Webmestre | 25 mai 2008

Intervention de François Bayrou lors de la discussion générale du projet de loi

L’Assemblée nationale a débuté mardi 20 mai l’examen du projet de loi constitutionnelle de modernisation des institutions de la Ve République. François Bayrou est intervenu dans le cadre de la discussion générale: “La question qui se pose à nous, pourtant simple, n’est pas traitée.

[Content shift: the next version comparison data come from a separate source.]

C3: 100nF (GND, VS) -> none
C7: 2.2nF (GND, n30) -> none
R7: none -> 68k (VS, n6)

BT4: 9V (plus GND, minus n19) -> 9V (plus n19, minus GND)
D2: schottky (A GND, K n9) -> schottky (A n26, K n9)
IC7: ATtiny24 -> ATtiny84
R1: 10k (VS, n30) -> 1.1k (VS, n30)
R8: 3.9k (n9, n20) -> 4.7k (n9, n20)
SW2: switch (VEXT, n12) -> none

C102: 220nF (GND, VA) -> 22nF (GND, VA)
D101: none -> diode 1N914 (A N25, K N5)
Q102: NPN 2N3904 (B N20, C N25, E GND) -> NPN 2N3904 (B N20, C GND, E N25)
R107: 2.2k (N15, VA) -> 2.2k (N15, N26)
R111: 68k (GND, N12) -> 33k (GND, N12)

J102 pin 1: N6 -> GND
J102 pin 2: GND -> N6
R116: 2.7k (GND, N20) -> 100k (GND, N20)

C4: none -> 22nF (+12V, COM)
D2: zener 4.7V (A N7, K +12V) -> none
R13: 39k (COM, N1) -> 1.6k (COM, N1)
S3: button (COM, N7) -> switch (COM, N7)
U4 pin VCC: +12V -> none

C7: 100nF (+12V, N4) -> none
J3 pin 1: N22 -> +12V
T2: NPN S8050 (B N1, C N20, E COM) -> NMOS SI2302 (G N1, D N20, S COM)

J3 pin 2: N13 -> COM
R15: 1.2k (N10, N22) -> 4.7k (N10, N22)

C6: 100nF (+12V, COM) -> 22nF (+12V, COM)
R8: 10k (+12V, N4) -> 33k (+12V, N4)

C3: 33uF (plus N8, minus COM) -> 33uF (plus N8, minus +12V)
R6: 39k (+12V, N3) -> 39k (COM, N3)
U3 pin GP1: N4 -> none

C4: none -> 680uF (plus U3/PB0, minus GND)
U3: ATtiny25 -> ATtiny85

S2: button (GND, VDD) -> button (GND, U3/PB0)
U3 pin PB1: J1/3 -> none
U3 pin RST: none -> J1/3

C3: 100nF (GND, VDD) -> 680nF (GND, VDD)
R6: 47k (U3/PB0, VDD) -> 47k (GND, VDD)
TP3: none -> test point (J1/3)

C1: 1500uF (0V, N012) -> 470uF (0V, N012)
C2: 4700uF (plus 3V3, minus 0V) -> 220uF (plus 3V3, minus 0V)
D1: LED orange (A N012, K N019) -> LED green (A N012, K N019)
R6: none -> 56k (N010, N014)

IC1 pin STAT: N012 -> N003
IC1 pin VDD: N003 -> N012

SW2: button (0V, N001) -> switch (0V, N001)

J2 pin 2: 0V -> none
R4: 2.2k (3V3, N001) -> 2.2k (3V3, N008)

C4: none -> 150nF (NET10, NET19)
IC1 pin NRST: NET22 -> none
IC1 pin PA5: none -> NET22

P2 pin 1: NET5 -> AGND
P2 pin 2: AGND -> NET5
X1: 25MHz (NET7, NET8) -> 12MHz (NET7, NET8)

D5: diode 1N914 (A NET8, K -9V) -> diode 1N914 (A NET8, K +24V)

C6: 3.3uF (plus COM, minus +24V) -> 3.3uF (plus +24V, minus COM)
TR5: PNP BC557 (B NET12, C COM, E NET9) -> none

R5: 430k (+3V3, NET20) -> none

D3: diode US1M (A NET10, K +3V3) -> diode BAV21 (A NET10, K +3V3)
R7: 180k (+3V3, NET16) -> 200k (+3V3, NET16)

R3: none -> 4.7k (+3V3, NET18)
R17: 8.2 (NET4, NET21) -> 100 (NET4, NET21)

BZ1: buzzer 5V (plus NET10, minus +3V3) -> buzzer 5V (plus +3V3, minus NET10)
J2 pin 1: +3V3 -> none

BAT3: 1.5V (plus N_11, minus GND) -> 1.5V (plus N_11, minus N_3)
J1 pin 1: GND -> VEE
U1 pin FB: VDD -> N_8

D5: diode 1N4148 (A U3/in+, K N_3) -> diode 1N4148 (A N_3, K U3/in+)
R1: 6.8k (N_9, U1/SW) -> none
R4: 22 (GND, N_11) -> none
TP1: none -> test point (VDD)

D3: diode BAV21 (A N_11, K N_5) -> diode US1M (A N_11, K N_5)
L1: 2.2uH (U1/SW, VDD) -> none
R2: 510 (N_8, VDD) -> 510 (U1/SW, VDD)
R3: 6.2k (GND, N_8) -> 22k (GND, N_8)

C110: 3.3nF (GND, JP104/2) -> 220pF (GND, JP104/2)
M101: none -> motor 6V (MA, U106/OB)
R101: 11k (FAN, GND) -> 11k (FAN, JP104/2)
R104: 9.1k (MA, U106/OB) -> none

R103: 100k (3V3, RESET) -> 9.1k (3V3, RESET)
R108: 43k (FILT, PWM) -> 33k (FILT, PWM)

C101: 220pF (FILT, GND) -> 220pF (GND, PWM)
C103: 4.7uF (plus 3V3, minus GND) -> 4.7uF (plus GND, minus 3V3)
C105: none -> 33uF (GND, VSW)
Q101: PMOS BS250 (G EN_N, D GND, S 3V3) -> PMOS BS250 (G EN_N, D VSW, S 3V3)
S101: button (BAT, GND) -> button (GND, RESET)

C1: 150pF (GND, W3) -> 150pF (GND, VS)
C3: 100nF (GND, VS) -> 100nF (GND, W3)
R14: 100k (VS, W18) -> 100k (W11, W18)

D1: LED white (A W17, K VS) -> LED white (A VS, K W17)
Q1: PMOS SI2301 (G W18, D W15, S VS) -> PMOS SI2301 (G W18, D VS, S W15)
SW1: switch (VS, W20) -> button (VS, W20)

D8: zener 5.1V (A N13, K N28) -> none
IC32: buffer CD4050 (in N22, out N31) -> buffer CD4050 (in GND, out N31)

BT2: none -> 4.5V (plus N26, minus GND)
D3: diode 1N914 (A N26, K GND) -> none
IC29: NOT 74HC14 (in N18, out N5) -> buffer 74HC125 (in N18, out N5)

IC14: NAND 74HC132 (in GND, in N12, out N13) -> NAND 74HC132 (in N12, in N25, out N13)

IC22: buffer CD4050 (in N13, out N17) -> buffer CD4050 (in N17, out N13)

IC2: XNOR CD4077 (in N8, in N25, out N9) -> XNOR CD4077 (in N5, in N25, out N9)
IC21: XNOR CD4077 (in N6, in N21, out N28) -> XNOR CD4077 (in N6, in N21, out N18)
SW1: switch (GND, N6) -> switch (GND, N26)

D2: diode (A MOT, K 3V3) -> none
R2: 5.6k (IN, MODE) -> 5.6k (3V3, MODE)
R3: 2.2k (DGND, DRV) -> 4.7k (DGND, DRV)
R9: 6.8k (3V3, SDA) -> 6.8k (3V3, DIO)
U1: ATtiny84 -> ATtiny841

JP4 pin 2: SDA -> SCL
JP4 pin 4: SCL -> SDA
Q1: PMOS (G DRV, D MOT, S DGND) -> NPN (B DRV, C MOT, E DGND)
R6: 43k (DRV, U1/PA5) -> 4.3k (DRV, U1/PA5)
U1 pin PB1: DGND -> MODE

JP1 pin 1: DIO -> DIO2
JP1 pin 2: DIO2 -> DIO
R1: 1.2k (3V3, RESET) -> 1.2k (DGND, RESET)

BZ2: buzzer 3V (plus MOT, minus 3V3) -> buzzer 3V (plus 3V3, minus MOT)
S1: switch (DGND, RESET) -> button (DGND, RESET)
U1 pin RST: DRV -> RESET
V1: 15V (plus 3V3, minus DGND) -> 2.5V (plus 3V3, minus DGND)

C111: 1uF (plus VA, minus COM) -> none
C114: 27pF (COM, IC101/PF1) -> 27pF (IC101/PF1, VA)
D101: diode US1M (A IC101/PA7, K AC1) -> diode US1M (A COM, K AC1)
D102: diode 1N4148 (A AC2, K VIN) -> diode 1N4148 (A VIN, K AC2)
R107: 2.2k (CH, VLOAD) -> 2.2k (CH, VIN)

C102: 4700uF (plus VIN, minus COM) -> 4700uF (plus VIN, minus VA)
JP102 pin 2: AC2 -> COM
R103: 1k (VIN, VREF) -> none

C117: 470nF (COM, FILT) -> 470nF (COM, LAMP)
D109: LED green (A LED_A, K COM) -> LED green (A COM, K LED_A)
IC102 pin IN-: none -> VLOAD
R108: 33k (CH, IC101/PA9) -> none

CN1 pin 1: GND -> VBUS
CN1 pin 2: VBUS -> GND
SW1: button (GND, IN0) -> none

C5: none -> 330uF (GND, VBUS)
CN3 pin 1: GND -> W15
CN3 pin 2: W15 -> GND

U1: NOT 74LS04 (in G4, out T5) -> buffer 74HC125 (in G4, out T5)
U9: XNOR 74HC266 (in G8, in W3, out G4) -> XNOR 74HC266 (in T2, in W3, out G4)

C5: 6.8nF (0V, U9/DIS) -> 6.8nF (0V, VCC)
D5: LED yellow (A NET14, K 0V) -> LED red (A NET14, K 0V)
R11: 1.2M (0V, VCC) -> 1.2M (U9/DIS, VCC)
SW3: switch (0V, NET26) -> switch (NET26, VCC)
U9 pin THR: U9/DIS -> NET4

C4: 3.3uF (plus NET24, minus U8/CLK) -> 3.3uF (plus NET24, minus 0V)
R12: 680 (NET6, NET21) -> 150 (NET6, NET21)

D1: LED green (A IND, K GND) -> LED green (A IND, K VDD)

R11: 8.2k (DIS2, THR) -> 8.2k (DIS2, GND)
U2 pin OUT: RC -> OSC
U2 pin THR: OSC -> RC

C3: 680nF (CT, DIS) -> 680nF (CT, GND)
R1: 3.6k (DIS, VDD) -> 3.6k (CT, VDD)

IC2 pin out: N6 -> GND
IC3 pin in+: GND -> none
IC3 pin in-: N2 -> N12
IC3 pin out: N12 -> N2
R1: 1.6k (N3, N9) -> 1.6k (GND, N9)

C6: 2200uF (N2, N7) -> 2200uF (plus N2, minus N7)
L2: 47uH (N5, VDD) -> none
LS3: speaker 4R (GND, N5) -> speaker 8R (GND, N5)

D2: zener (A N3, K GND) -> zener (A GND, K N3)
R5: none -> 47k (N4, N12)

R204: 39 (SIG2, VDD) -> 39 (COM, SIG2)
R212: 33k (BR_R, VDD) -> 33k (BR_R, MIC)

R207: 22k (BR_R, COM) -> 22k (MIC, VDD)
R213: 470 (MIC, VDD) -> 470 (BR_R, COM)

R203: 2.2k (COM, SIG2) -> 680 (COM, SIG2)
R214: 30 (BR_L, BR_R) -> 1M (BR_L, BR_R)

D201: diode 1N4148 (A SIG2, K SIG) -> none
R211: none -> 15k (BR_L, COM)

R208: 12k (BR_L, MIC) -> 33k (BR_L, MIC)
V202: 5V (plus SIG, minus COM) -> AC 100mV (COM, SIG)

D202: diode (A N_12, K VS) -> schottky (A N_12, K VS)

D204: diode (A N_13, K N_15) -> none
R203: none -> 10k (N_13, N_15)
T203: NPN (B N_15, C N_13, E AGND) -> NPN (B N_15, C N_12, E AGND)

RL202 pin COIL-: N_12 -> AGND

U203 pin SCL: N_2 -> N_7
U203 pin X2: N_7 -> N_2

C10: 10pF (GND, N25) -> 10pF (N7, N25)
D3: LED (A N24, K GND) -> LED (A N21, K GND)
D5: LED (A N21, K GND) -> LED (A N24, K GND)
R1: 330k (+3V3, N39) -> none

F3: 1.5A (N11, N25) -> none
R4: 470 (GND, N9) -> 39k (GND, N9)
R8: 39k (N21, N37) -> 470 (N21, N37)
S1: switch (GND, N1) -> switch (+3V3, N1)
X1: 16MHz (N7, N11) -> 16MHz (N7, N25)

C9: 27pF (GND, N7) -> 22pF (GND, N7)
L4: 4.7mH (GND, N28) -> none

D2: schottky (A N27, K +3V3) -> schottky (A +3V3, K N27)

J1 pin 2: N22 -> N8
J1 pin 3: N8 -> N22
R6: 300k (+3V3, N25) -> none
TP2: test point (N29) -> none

Quelle est-elle? Tout simplement : où se trouve la racine du mal? Car le mal, nous en avons tous posé le diagnostic, depuis longtemps et de façon réitérée. La marée de fauteuils rouges vides constatée un mercredi après-midi à 18 heures 15 alors même qu’est examiné un texte présenté comme l’un des plus importants de la législaturAssemblée nationalee est assez éloquente à cet égard. Où est donc la racine du mal ?

Dans la dépendance du pouvoir législatif par rapport à l’exécutif. Cette dépendance, qui vient de loin, a été encore renforcée par l’institution du quinquennat et la concomitance des élections présidentielle et législatives.
Tant que cette question sera éludée, la situation réelle ne pourra pas changer. Comme l’ont fait remarquer de nombreux constitutionnalistes, le problème n’est pas que le Parlement manque de pouvoirs – il en a même de nombreux – mais qu’il ne les exerce pas, le législateur se trouvant réduit au rôle d’exécutant de l’exécutif.
Tant que l’on ne remédiera pas à cette situation en modifiant la loi électorale et en faisant que le vote, conformément à la Constitution, soit effectivement égal, rien ne changera. Or, aujourd’hui, le vote n’est pas égal. Si vous votez à gauche à Neuilly-sur-Seine ou à droite à Saint-Denis, votre voix ne comptera jamais !
Si l’on veut que le vote soit égal, afin de rompre le cordon ombilical entre le pouvoir législatif et le pouvoir exécutif, il faut modifier la loi électorale. À défaut, ce texte ne sera qu’un leurre. Le partage de l’ordre du jour ne sera qu’une fiction s’il s’agit seulement de remplacer l’exécutif par un législatif continuant de dépendre de lui. Faire passer la maîtrise de l’ordre du jour de M. Karoutchi à M. Copé, quelle révolution ! (Rires et Exclamations sur divers bancs) Voilà au moins qui ne risque pas de faire trembler nos institutions ! De même, le contrôle des nominations n’est qu’une plaisanterie dès lors qu’une majorité des trois cinquièmes est requise pour que puisse s’exercer un veto. De fait, seul le parti majoritaire aura le droit de veto.
De ce mal, on nous donne une manifestation éminemment symbolique dans le droit de message du Président de la République au Parlement. Le Président de la République pourra s’adresser aux deux assemblées réunies en Congrès s’il estime avoir quelque chose à leur dire, mais sa situation de majesté l’empêchera d’entendre ce que la représentation nationale, elle, peut avoir à lui dire.
Cela est profondément choquant mais traduit parfaitement la réalité institutionnelle qui sortira de cette réforme.
Machiavel assure que « gouverner, c’est faire croire ». N’acceptons pas une réforme institutionnelle consistant à faire croire qu’on aura rééquilibré nos institutions alors qu’il n’en sera rien.”